Non contente d’une révolution de formes en corrélation avec les technologies de modélisation et d’impression 3D, elle se base sur une approche théorique qui fait radicalement basculer le design dans le champ scientifique. Dans son optique il ne s’agit plus simplement de travailler en s’inspirant de la nature, mais avec la nature voir à la place de la nature. Ce qu’elle assume entièrement d’ailleurs. Lorsqu’on commence à concevoir avec de la matière vivante telle que des bactéries comment ne pas se l’imaginer ? C’est ainsi que dans son laboratoire de recherche en design au MIT, on rencontre des stocks de chitine sous forme de carapaces de crevettes, des vers à soie qui travaillent avec des imprimantes 3D, des cultures de bactéries sous formes de bio-vêtements et bien d’autres.
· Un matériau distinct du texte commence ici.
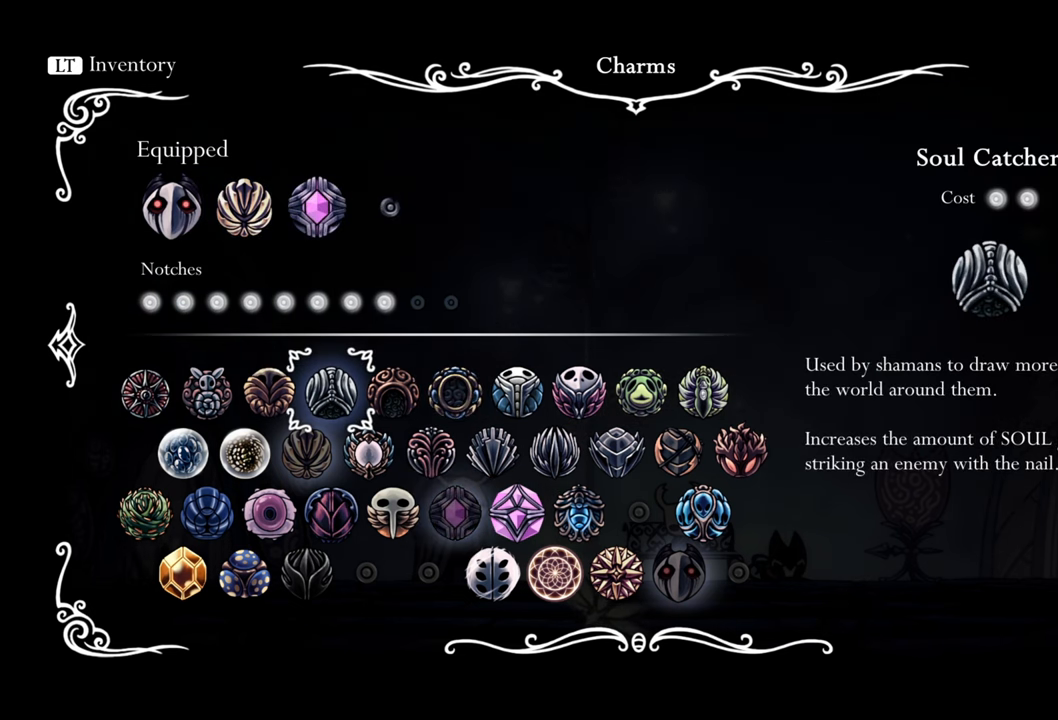
{"buttons": [], "right_stick": "center", "events": []}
Sous leurs dehors de science-fiction, ces créations méritent qu’on s’y intéresse pour leur fondement purement expérimental tout autant que pour l’univers entre création futuriste et science dans lequel évoluent la designer et sa nouvelle pratique du design.

Neri Oxman 2013 Kathryn M. O’Neill , Spectrum, MIT.

Neri Oxman, copyright 2013, Kathryn M. O’Neill , Spectrum, MIT.

« Quitter l’ère de la machine pour une ère de symbiose »

Il n’y a pas que la forme qui est organique chez Neri Oxman. L’axe majeur de son travail est théorique : imaginer une nouvelle manière de concevoir. Les logiciels permettent d’appréhender plus facilement la grande complexité du vivant et de la matière, et donc de repenser totalement l’intrication des matériaux, avec de nouvelles finalités écologiques. Elle s’intéresse tout particulièrement à l’idée d’un processus de fabrication inspiré de la nature : la croissance.  Dépasser l’assemblage simple d’éléments qui donne un objet (ou un bâtiment, car elle relie aussi la micro à la macro échelle), pour arriver à une forme de développement synergique de l’élément souhaité. Elle affirme ainsi vouloir « quitter l’ère des machines, pour une ère de symbiose » dans son Ted Talks d’octobre 2015. Ce qui est notamment permis par les nouveaux logiciels de plus en plus accessibles et qui donnent un pouvoir nouveau à la designer.

Modèle Mushtari. Image: Paula Aguilera and Jonathan Williams.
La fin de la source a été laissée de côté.